En parallèle, l’armée russe a transmis données et informations aux États-Unis « comme cela était prévu par l’accord russo-américain concernant le cessez-le-feu en Syrie », a indiqué le général Konachenkov.

« Un jour s’est écoulé. Nous n’avons reçu pour l’instant aucune donnée de la part de nos partenaires » américains, a-t-il déploré.

Moscou poursuit son offensive diplomatique en vue de faire respecter la trêve, dont les modalités ont été fixées par la Russie et les États-Unis, et a affirmé qu’elle fera « le nécessaire » pour que le régime de Damas interrompe les combats.

Vladimir Poutine a dit espérer que les États-Unis, qui appuient les groupes rebelles, feraient « la même chose » avec eux.

Le chef d’État syrien Bachar al-Assad s’est de son côté dit « prêt » à respecter le cessez-le-feu lors d’un entretien téléphonique mercredi avec M. Poutine.
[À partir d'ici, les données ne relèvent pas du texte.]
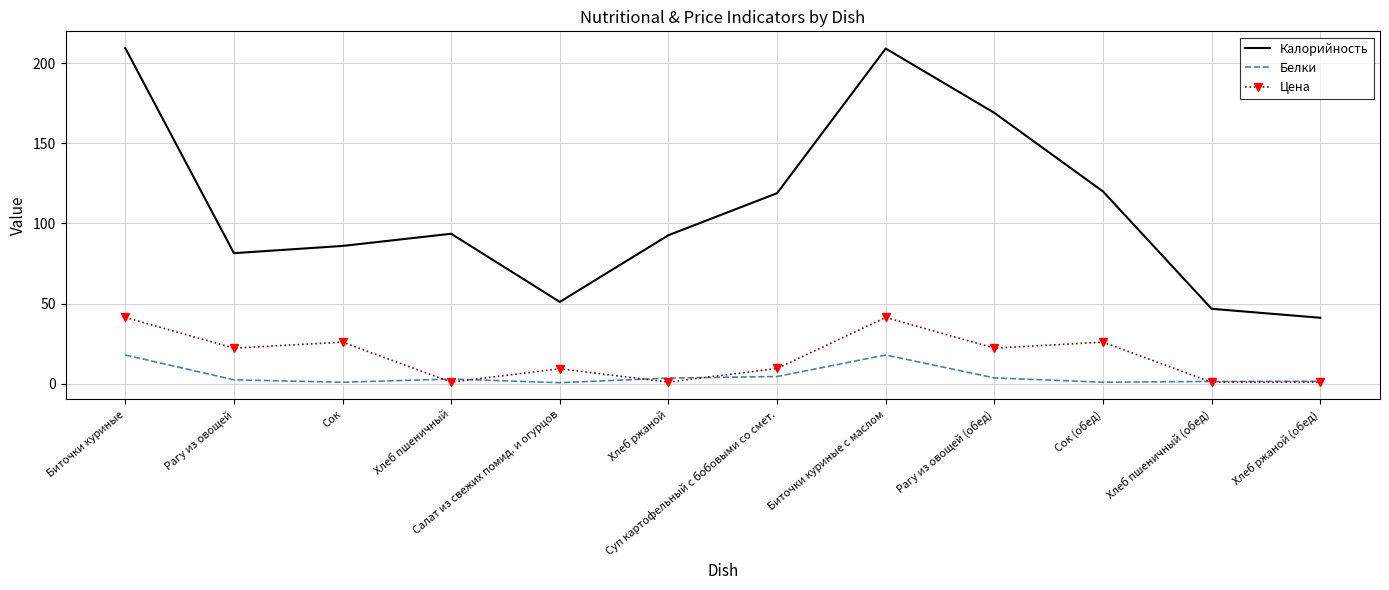

True or false: Калорийность has more than 2 points higher than both neighbors.

False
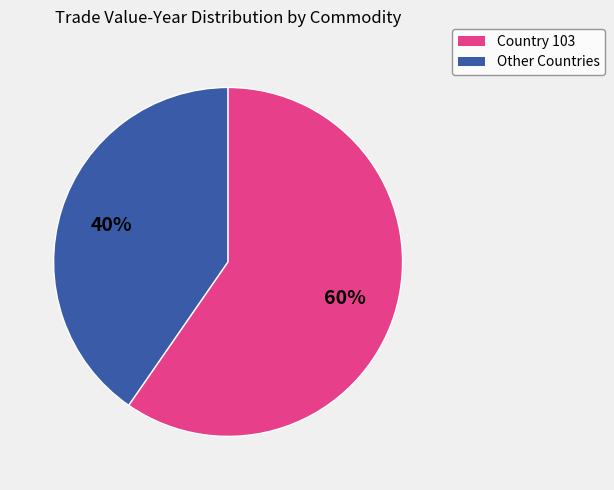

Count the number of slices in the pie.

2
Cependant, « l’accord russo-américain ne satisfait pas tout le monde », a remarqué le général.

« Surtout dans le nord de la Syrie, où la Turquie continue de tirer à l’artillerie lourde à partir de son territoire sur des villages frontaliers syriens », a-t-il dénoncé, alors qu’Ankara et Moscou, aux positions diamétralement opposées sur le conflit syrien, connaissent de vives tensions.